I've just been playing around with segmentation rules in CafeTran.
It took me some time to work out how to get them to do what I want, and there doesn't appear to be any documentation for this feature, so I thought I'd share some tips I picked up here.
If you want to do anything useful with the segmentation rules, you first need to modify the preferences to use a rules.srx file:
Go into Preferences -> General and, under Segmentation, select 'Rules.srx'
Once you've done this, you will generally need to add your language to the 'language map'. (The exception: a handful of languages are already set up, in which case they don't need to be added anew.)
To do so:
1. Click on Segmentation editor -> Language maps -> New language map
2. Enter the "language pattern". The language pattern looks complicated, but is actually simple (unless you want different patterns for different sublanguages). It depends on the 2 letter language code. For De, for example, it is [Dd][Ee].* , for Fr [Ff][Rr].* . etc., etc.
3. Enter the language name.
Now for the good bit - you can find a pretty comprehensive set of segmentation rules for most languages here: https://github.com/languagetool-org/languagetool/blob/master/languagetool-core/src/main/resources/org/languagetool/resource/segment.srx
To get this into your Rules.srx file (note: I am assuming you have some basic familiarity with XML):
1. Open the Rules.srx file using a text editor, (The Rules.srx file is located in Cafetran\rules\segmentation. Unfortunately you can't modify this location.)
2. Go to the link above. Find the line: <languagerule languagerulename="YourLanguage">.
3. Copy everything from the above line to the next </languagerule> line.
4. Paste it into your Rules.srx file (immediately after an appropriate </languagerule> line). If you already have rules set up for this language, you will need to either overwrite them or merge the two - I'll assume you can work out how to do this.
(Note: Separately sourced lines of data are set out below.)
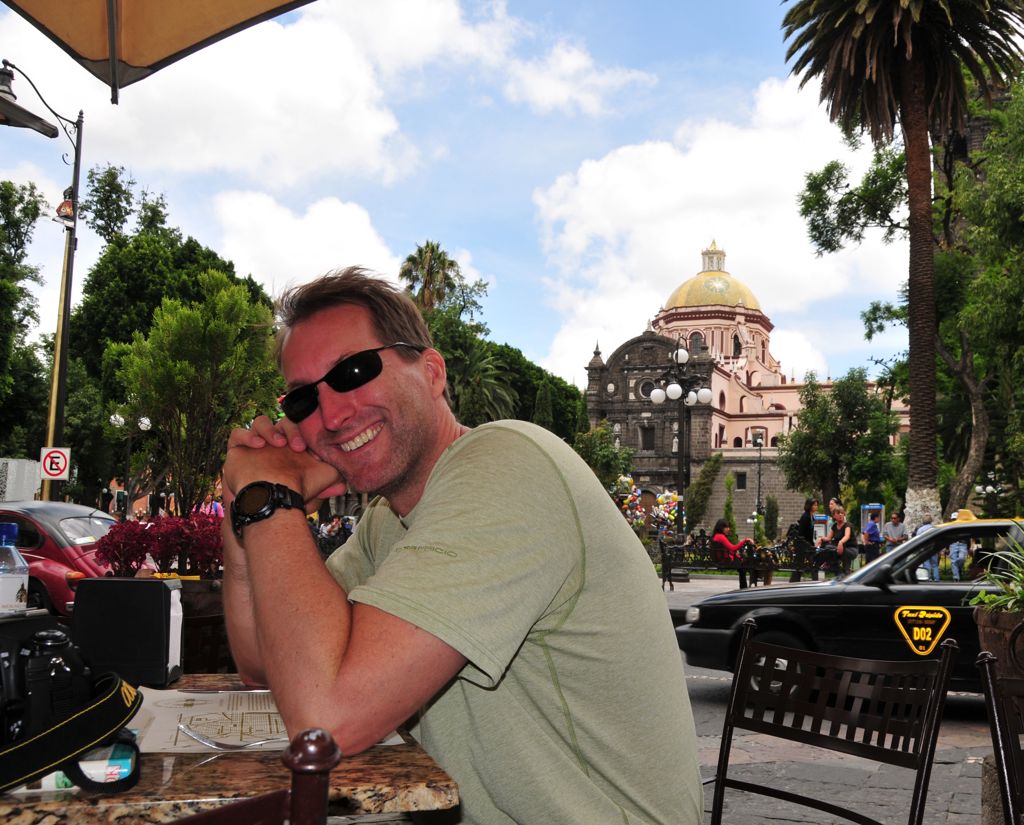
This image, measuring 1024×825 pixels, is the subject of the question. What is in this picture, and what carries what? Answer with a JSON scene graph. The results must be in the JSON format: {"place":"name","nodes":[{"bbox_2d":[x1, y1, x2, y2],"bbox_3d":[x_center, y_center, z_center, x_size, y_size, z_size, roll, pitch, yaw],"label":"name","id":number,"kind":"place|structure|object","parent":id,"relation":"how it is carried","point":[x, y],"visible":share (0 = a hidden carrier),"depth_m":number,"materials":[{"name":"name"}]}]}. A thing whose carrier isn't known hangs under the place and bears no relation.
{"place":"outdoors","nodes":[
{"label":"outdoors","id":0,"kind":"place"},
{"bbox_2d":[210,187,407,293],"label":"cloud","id":1,"kind":"structure","parent":0,"point":[344,225],"materials":[{"name":"white"}]},
{"bbox_2d":[1,0,648,189],"label":"cloud","id":2,"kind":"structure","parent":0,"point":[329,103],"materials":[{"name":"white"}]},
{"bbox_2d":[214,268,708,824],"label":"man","id":3,"kind":"object","parent":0,"point":[422,537],"visible":0.99,"depth_m":1.41},
{"bbox_2d":[0,0,941,395],"label":"sky","id":4,"kind":"structure","parent":0,"point":[544,348],"materials":[{"name":"blue"}]},
{"bbox_2d":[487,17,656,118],"label":"cloud","id":5,"kind":"structure","parent":0,"point":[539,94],"materials":[{"name":"white"}]},
{"bbox_2d":[527,74,898,384],"label":"cloud","id":6,"kind":"structure","parent":0,"point":[595,177],"materials":[{"name":"white"}]},
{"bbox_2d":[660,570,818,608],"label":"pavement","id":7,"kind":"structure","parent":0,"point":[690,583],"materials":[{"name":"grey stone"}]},
{"bbox_2d":[584,242,904,535],"label":"church","id":8,"kind":"structure","parent":0,"point":[597,363],"materials":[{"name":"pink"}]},
{"bbox_2d":[636,378,656,400],"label":"round window","id":9,"kind":"structure","parent":8,"relation":"in","point":[646,393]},
{"bbox_2d":[640,424,655,452],"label":"window","id":10,"kind":"structure","parent":8,"relation":"in","point":[652,431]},
{"bbox_2d":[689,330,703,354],"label":"window","id":11,"kind":"structure","parent":8,"relation":"in","point":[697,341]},
{"bbox_2d":[666,241,762,313],"label":"golden dome","id":12,"kind":"structure","parent":8,"relation":"on","point":[701,297],"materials":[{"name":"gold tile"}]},
{"bbox_2d":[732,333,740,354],"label":"window","id":13,"kind":"structure","parent":8,"relation":"in","point":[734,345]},
{"bbox_2d":[735,472,746,489],"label":"window","id":14,"kind":"structure","parent":8,"relation":"in","point":[743,481],"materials":[{"name":"black"}]},
{"bbox_2d":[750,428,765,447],"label":"window","id":15,"kind":"structure","parent":8,"relation":"in","point":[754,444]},
{"bbox_2d":[663,568,997,824],"label":"pavement","id":16,"kind":"structure","parent":0,"point":[958,797],"materials":[{"name":"grey stone"}]},
{"bbox_2d":[658,534,813,586],"bbox_3d":[4.018,2.756,16.853,2.758,1.007,0.747,1,-5,-3],"label":"bench","id":17,"kind":"object","parent":16,"relation":"on","point":[661,546],"visible":0.69,"depth_m":16.92,"materials":[{"name":"black metal"}]},
{"bbox_2d":[709,518,751,582],"bbox_3d":[3.729,2.366,15.854,0.779,1.093,0.665,-5,-7,44],"label":"woman","id":18,"kind":"object","parent":17,"relation":"on","point":[719,524],"visible":0.68,"depth_m":15.78},
{"bbox_2d":[746,537,822,583],"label":"bench","id":19,"kind":"object","parent":16,"relation":"on","point":[790,566],"visible":0.69,"depth_m":17.33,"materials":[{"name":"black metal"}]},
{"bbox_2d":[788,497,815,580],"bbox_3d":[5.477,2.437,17.411,0.514,1.584,0.586,-1,-6,16],"label":"person","id":20,"kind":"object","parent":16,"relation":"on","point":[807,503],"visible":0.72,"depth_m":17.30},
{"bbox_2d":[702,618,961,824],"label":"metal chair","id":21,"kind":"object","parent":16,"relation":"on","point":[723,780],"visible":0.99,"depth_m":1.94,"materials":[{"name":"metal"}]},
{"bbox_2d":[819,505,855,576],"bbox_3d":[5.964,2.450,17.016,0.602,1.415,0.617,4,-6,-29],"label":"woman","id":22,"kind":"object","parent":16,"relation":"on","point":[847,531],"visible":0.85,"depth_m":16.90},
{"bbox_2d":[676,518,1022,695],"bbox_3d":[3.854,1.511,6.980,4.859,1.471,1.801,-1,-6,17],"label":"black car","id":23,"kind":"object","parent":16,"relation":"on","point":[883,562],"visible":0.66,"depth_m":6.62,"materials":[{"name":"black metal"}]},
{"bbox_2d":[893,604,952,656],"bbox_3d":[2.651,1.408,5.993,0.417,0.355,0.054,-1,-6,18],"label":"sticker","id":24,"kind":"object","parent":23,"relation":"attached to","point":[932,644],"visible":0.98,"depth_m":5.98,"materials":[{"name":"yellow plastic"}]},
{"bbox_2d":[914,517,940,580],"bbox_3d":[7.157,2.415,15.955,0.576,1.303,0.599,0,-5,8],"label":"person","id":25,"kind":"object","parent":16,"relation":"on","point":[936,575],"visible":0.27,"depth_m":15.85},
{"bbox_2d":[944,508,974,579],"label":"person","id":26,"kind":"object","parent":16,"relation":"on","point":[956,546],"visible":0.44,"depth_m":16.48},
{"bbox_2d":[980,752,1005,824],"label":"block","id":27,"kind":"object","parent":16,"relation":"on","point":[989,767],"visible":0.59,"depth_m":3.14,"materials":[{"name":"grey stone"}]},
{"label":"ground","id":28,"kind":"structure","parent":0},
{"bbox_2d":[0,458,39,502],"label":"white wall","id":29,"kind":"structure","parent":28,"relation":"on","point":[32,485],"depth_m":19.16,"materials":[{"name":"white"}]},
{"bbox_2d":[0,179,48,456],"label":"tree","id":30,"kind":"object","parent":28,"relation":"on","point":[36,208],"visible":0.94,"depth_m":35.83,"materials":[{"name":"green plant"}]},
{"bbox_2d":[0,57,84,500],"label":"street lamp","id":31,"kind":"object","parent":28,"relation":"on","point":[76,184],"visible":0.8,"depth_m":14.66,"materials":[{"name":"metal"}]},
{"bbox_2d":[39,446,70,480],"bbox_3d":[-7.392,0.864,15.007,0.517,0.596,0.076,1,-5,-3],"label":"no parking sign","id":32,"kind":"object","parent":31,"relation":"attached to","point":[63,465],"visible":0.96,"depth_m":14.99,"materials":[{"name":"white metal"}]},
{"bbox_2d":[54,192,75,226],"bbox_3d":[-7.796,-3.543,16.197,0.404,0.679,0.399,1,-5,-3],"label":"lantern","id":33,"kind":"object","parent":31,"relation":"attached to","point":[60,206],"visible":0.71,"depth_m":16.10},
{"bbox_2d":[0,499,117,615],"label":"red car","id":34,"kind":"object","parent":28,"relation":"on","point":[65,522],"visible":0.52,"depth_m":9.77,"materials":[{"name":"red metal"}]},
{"bbox_2d":[109,411,155,513],"bbox_3d":[-12.499,2.425,30.435,1.742,4.770,0.601,1,-5,-3],"label":"street lamp","id":35,"kind":"object","parent":28,"relation":"on","point":[118,420],"visible":0.72,"depth_m":30.45,"materials":[{"name":"metal"}]},
{"bbox_2d":[0,0,312,96],"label":"patio umbrella","id":36,"kind":"object","parent":28,"relation":"on","point":[222,16],"visible":0.97,"depth_m":3.00,"materials":[{"name":"fabric"}]},
{"bbox_2d":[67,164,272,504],"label":"tree","id":37,"kind":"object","parent":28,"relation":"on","point":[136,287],"visible":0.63,"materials":[{"name":"green plant"}]},
{"bbox_2d":[111,275,283,516],"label":"tree","id":38,"kind":"object","parent":28,"relation":"on","point":[182,363],"visible":0.95,"depth_m":16.78,"materials":[{"name":"plant"}]},
{"bbox_2d":[168,575,228,674],"bbox_3d":[-1.707,1.223,4.890,0.611,0.689,0.610,1,-5,-3],"label":"planter","id":39,"kind":"object","parent":28,"relation":"on","point":[191,625],"visible":0.35,"depth_m":4.73,"materials":[{"name":"brown"}]},
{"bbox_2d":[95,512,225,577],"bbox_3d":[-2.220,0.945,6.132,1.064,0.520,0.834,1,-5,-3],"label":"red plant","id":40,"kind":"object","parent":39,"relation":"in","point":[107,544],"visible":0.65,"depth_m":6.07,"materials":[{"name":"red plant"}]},
{"bbox_2d":[198,491,223,516],"bbox_3d":[-6.264,2.381,19.223,0.652,1.409,0.662,1,-5,-3],"label":"person","id":41,"kind":"object","parent":28,"relation":"on","point":[218,505],"visible":0.38,"depth_m":19.19},
{"bbox_2d":[0,677,459,824],"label":"table","id":42,"kind":"object","parent":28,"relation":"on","point":[411,767],"visible":0.59,"depth_m":1.18,"materials":[{"name":"brown stone"}]},
{"bbox_2d":[0,521,28,613],"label":"water bottle","id":43,"kind":"object","parent":42,"relation":"on","point":[16,581],"visible":0.84,"depth_m":1.58,"materials":[{"name":"clear plastic"}]},
{"bbox_2d":[0,621,142,798],"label":"camera","id":44,"kind":"object","parent":42,"relation":"on","point":[118,699],"visible":0.99,"depth_m":1.11,"materials":[{"name":"black plastic"}]},
{"bbox_2d":[11,745,136,792],"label":"cigarette pack","id":45,"kind":"object","parent":42,"relation":"on","point":[49,782],"visible":0.53,"depth_m":1.08,"materials":[{"name":"white"}]},
{"bbox_2d":[70,576,184,688],"bbox_3d":[-0.708,0.406,1.725,0.184,0.191,0.142,1,-5,-3],"label":"napkin dispenser","id":46,"kind":"object","parent":42,"relation":"on","point":[160,586],"visible":0.97,"depth_m":1.67,"materials":[{"name":"black plastic"}]},
{"bbox_2d":[130,686,405,754],"bbox_3d":[-0.405,0.477,1.450,0.395,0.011,0.393,1,-5,-3],"label":"paper","id":47,"kind":"object","parent":42,"relation":"on","point":[275,730],"visible":0.44,"depth_m":1.41,"materials":[{"name":"white paper"}]},
{"bbox_2d":[178,724,283,749],"bbox_3d":[-0.374,0.469,1.341,0.233,0.013,0.037,1,-5,-8],"label":"fork","id":48,"kind":"object","parent":47,"relation":"on","point":[224,747],"visible":0.79,"depth_m":1.33,"materials":[{"name":"silver metal"}]},
{"bbox_2d":[153,728,340,824],"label":"metal chair","id":49,"kind":"object","parent":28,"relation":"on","point":[309,732],"visible":0.98,"depth_m":0.92,"materials":[{"name":"brown metal"}]},
{"bbox_2d":[317,514,346,545],"bbox_3d":[-4.394,3.149,22.565,0.888,1.338,0.950,-1,-6,15],"label":"person","id":50,"kind":"object","parent":28,"relation":"on","point":[329,529],"visible":0.51,"depth_m":22.48},
{"bbox_2d":[396,241,519,425],"label":"palm tree","id":51,"kind":"object","parent":28,"relation":"on","point":[451,265],"visible":0.57,"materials":[{"name":"plant"}]},
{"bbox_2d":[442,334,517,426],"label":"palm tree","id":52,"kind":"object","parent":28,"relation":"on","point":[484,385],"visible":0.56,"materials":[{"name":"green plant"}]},
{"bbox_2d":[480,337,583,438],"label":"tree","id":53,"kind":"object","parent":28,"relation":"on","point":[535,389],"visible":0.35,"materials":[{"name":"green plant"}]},
{"bbox_2d":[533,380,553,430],"label":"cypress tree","id":54,"kind":"object","parent":28,"relation":"on","point":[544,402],"visible":0.3,"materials":[{"name":"green plant"}]},
{"bbox_2d":[571,423,632,489],"bbox_3d":[3.537,3.013,39.311,3.323,5.253,3.386,-3,-6,34],"label":"tree","id":55,"kind":"object","parent":28,"relation":"on","point":[588,448],"visible":0.64,"depth_m":38.92,"materials":[{"name":"green plant"}]},
{"bbox_2d":[618,479,682,536],"bbox_3d":[4.002,3.174,27.025,2.363,2.218,1.687,1,-5,-3],"label":"balloon cluster","id":56,"kind":"object","parent":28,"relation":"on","point":[674,496],"visible":0.67,"depth_m":27.01,"materials":[{"name":"multicoloured"}]},
{"bbox_2d":[646,338,714,530],"bbox_3d":[4.469,1.075,24.809,1.970,6.040,1.566,1,-5,-3],"label":"street lamp","id":57,"kind":"object","parent":28,"relation":"on","point":[674,387],"visible":0.89,"depth_m":24.78,"materials":[{"name":"black metal"}]},
{"bbox_2d":[686,452,723,530],"bbox_3d":[8.336,3.892,39.973,1.858,4.576,1.962,-2,-6,26],"label":"shrub","id":58,"kind":"object","parent":28,"relation":"on","point":[697,487],"visible":0.91,"depth_m":39.72,"materials":[{"name":"green plant"}]},
{"bbox_2d":[722,474,737,540],"bbox_3d":[7.856,3.737,33.466,0.858,3.183,0.910,-1,-6,13],"label":"shrub","id":59,"kind":"object","parent":28,"relation":"on","point":[730,500],"visible":0.76,"depth_m":33.35,"materials":[{"name":"green plant"}]},
{"bbox_2d":[752,431,764,533],"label":"lamp post","id":60,"kind":"object","parent":28,"relation":"on","point":[759,500],"visible":0.89,"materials":[{"name":"black metal"}]},
{"bbox_2d":[762,494,779,541],"bbox_3d":[10.753,4.645,38.433,0.995,2.591,1.011,-1,-6,15],"label":"shrub","id":61,"kind":"object","parent":28,"relation":"on","point":[770,518],"visible":0.93,"depth_m":38.23,"materials":[{"name":"green plant"}]},
{"bbox_2d":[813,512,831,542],"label":"telephone booth","id":62,"kind":"object","parent":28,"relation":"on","point":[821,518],"visible":0.52,"depth_m":26.68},
{"bbox_2d":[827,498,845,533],"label":"person","id":63,"kind":"object","parent":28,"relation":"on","point":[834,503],"visible":0.51,"depth_m":21.44},
{"bbox_2d":[777,366,902,517],"bbox_3d":[14.059,1.976,39.648,5.310,8.299,5.267,1,-5,-3],"label":"tree","id":64,"kind":"object","parent":28,"relation":"on","point":[863,396],"visible":0.96,"depth_m":39.02,"materials":[{"name":"green plant"}]},
{"bbox_2d":[862,513,882,562],"bbox_3d":[7.498,2.794,19.344,0.468,1.208,0.583,1,-5,-3],"label":"person","id":65,"kind":"object","parent":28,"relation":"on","point":[869,533],"visible":0.79,"depth_m":19.21},
{"bbox_2d":[860,503,884,538],"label":"telephone booth","id":66,"kind":"object","parent":28,"relation":"on","point":[876,507],"visible":0.58,"depth_m":32.19,"materials":[{"name":"blue metal"}]},
{"bbox_2d":[880,511,907,552],"bbox_3d":[7.470,2.602,18.128,0.542,1.313,0.554,1,-5,-3],"label":"man","id":67,"kind":"object","parent":28,"relation":"on","point":[894,527],"visible":0.68,"depth_m":18.06},
{"bbox_2d":[778,0,1023,524],"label":"palm tree","id":68,"kind":"object","parent":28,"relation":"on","point":[920,75],"visible":0.99,"depth_m":19.89,"materials":[{"name":"brown plant"}]},
{"bbox_2d":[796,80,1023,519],"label":"tree","id":69,"kind":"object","parent":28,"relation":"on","point":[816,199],"visible":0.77,"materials":[{"name":"green plant"}]},
{"bbox_2d":[973,607,1023,684],"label":"flower pot","id":70,"kind":"object","parent":28,"relation":"on","point":[985,631],"visible":0.75,"depth_m":3.97,"materials":[{"name":"brown"}]},
{"bbox_2d":[968,524,1023,614],"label":"potted plant","id":71,"kind":"object","parent":70,"relation":"in","point":[1020,592],"visible":0.86,"depth_m":4.09,"materials":[{"name":"green plant"}]},
{"bbox_2d":[976,651,1023,824],"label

Once you've done that, the easiest way to edit or add further rules appears to be using Ratel: http://www.opentag.com/okapi/wiki/index.php?title=ratel
Great, thanks for the link, I've added it to the suggestions for Segmentation in CafeTran Espresso - Preferences reference file.
I have been using the one shipped with OmegaT: [https://raw.githubusercontent.com/omegat-org/omegat/master/src/org/omegat/core/segmentation/defaultRules.srx only adding a colon to the Default Break rules (from [\.\?\!]+ to [\.\?\!:]+ ) to achieve a Trados-like segmentation, but will try to add more abbreviations from the LanguageTool srx to the file I use.
Wow, I downloeaded the file @ https://github.com/languagetool-org/languagetool/blob/master/languagetool-core/src/main/resources/org/languagetool/resource/segment.srx and it is AMAZING. It has tons of languages in it. You should ship CT with rules from this file!
Also, I think the best free seg rule editor is currently: http://www.maxprograms.com/products/srxeditor.html
Apart from the quite complex srx segmentation rules, you might also check out much simpler Resources > Abbreviations which CafeTran treats like exceptions to the default segmentation rules.
Now, there is one additional good bit: there is no need to edit Rules.srx, CafeTran recognizes any srx file present in "cafetran/rules/segmentation" folder. So in Preferences, Rules.srx can coexist with other srx you import or edit. Simply add the srx file to the file location, restart CafeTran and in Preferences, you'll be able to choose it.